Al final de la jornada, del pingüino rojo sólo teníamos algunas huellas.
―Mañana será otro día –dijo el señor Oliver con el buen ánimo de siempre. En un rato, como todo el campamento, formaba parte del coro de ronquidos.
No supe a qué hora me quedé dormido, pero al despertar había ante mí unos ojos enormes y brillosos, que me miraban fijamente.
―¡Shichh!
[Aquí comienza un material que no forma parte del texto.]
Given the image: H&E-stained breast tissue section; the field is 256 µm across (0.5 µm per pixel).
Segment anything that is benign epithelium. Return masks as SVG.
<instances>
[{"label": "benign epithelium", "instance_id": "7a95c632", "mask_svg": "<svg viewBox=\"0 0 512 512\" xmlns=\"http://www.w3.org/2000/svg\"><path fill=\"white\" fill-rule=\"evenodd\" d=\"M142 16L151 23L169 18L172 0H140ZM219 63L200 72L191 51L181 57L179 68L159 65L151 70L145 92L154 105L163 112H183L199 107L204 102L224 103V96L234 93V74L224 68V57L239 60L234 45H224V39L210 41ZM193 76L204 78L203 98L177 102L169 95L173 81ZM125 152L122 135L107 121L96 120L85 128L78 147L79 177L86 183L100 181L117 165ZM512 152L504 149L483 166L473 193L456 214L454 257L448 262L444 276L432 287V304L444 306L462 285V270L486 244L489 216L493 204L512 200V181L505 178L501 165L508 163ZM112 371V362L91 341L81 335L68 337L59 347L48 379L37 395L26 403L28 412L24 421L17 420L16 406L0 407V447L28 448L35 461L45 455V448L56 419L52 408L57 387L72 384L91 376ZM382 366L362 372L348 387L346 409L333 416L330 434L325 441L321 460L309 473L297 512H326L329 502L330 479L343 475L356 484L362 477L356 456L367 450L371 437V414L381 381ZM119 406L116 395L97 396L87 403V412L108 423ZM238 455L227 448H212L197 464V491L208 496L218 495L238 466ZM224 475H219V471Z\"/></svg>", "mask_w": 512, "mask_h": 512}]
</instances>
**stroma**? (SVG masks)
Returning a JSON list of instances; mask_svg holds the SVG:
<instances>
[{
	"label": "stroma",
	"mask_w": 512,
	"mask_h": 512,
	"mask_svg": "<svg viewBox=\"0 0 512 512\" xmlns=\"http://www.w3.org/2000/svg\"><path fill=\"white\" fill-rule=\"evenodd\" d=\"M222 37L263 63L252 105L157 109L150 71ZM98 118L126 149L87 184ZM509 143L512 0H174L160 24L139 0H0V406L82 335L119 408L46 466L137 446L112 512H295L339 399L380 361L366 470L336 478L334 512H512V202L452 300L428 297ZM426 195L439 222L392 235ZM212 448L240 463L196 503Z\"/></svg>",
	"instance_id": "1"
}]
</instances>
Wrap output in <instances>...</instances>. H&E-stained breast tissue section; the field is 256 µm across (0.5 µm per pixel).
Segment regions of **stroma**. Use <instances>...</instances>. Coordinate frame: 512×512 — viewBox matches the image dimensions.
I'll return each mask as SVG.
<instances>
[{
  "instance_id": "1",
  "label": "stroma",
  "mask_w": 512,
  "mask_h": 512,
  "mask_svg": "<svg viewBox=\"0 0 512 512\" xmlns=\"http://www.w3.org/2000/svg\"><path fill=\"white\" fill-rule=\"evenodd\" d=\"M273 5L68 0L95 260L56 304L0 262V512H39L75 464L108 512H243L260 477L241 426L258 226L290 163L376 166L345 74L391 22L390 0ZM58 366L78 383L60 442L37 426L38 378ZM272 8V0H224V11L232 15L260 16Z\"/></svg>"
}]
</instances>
Soy yo, Piecillos…
―¡Ah! –respondí todavía asustado, al tiempo que la luna asomaba detrás de una nube y Piecillos me hacía la seña de que lo siguiera.
Me condujo al otro lado del campamento y me mostró no sólo una huella de pingüino, sino varias decenas; parece que mientras nosotros descansábamos, una parvada de gordos pájaros rojos se divertía a nuestras costillas.
―¡Es el colmo! ¡Parece que andaban por aquí como si nada! –se sonrió Piecillos.
Seguimos el rastro río arriba hasta la base de un peñasco, donde extrañamente, desapareció entre la arena.
―Qué raro –exclamó Piecillos, las manos cruzadas a la espalda y caminando en círculos.
―¿Será cosa de magia? –pregunté.
―¡Como si un pingüino rojo en el desierto fuera lo más natural del mundo!
―Sí, es cierto –respondí un tanto nervioso. ¿Por qué tenía la sensación de que alguien nos espiaba?